A 2014 Washington Post survey of 162 members of the American Political Science Association's Presidents and Executive Politics section ranked Kennedy 14th highest overall among the 43 persons who have been president, including then-president Barack Obama. Then among the "modern presidents", the thirteen from Franklin Roosevelt through Obama, he places in the middle of the pack. The survey also found Kennedy to be the most overrated U.S. president. A 2017 C-SPAN survey has Kennedy ranked among the top ten presidents of all time. The survey asked 91 presidential historians to rank the 43 former presidents (including then-president Barack Obama) in various categories to come up with a composite score, resulting in an overall ranking. Kennedy was ranked 8th among all former presidents (down from 6th in 2009). His rankings in the various categories of this most recent poll were as follows: public persuasion (6), crisis leadership (7), economic management (7), moral authority (15), international relations (14), administrative skills (15), relations with congress (12), vision/setting an agenda (9), pursued equal justice for all (7), performance with context of times (9). A 2018 poll of the American Political Science Association's Presidents and Executive Politics section ranked Kennedy as the 16th best president.

====Worst mistake====
A 2006 poll of historians ranked Kennedy's decision to authorize the Bay of Pigs invasion as the eighth-worst mistake made by any American president.

===U.S. Special Forces===
The U.S. Special Forces had a special bond with Kennedy. "It was President Kennedy who was responsible for the rebuilding of the Special Forces and giving us back our Green Beret," said Forrest Lindley, a writer for the U.S. military newspaper Stars and Stripes who served with Special Forces in Vietnam. (Note: Kennedy reversed the Defense Department rulings that prohibited the Special Forces wearing of the Green Beret.
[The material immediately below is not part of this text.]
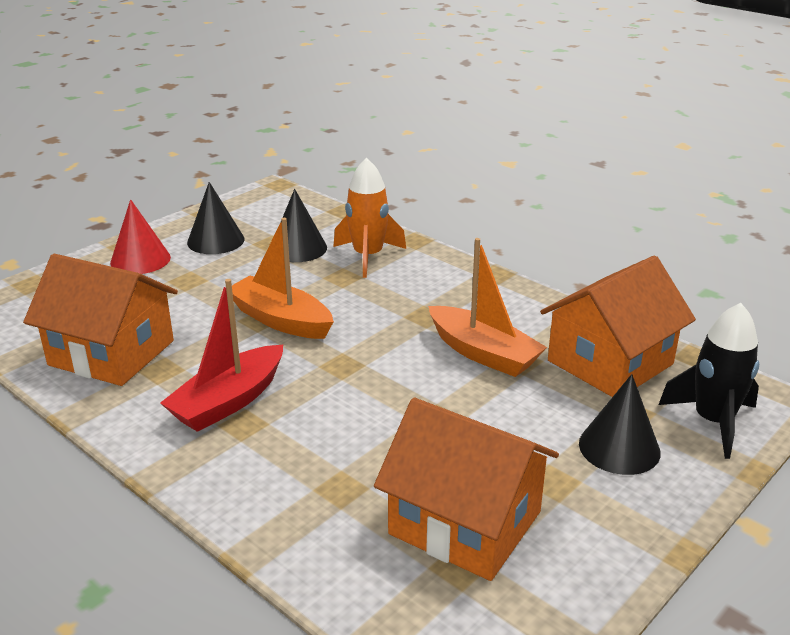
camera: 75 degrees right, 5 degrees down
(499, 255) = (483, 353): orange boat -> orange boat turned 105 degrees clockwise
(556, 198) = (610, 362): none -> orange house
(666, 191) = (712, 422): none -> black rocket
Reeves 1993.) This bond was shown at Kennedy's funeral. At the commemoration of the 25th anniversary of Kennedy's death, General Michael D. Healy, the last commander of Special Forces in Vietnam, spoke at Arlington National Cemetery. Later, a wreath in the form of the Green Beret would be placed on the grave, continuing a tradition that began the day of his funeral when a sergeant in charge of a detail of Special Forces men guarding the grave placed his beret on the coffin. Kennedy was the first of six presidents to have served in the U.S. Navy, and one of the enduring legacies of his administration was the creation in 1961 of another special forces command, the Navy SEALs, which Kennedy enthusiastically supported.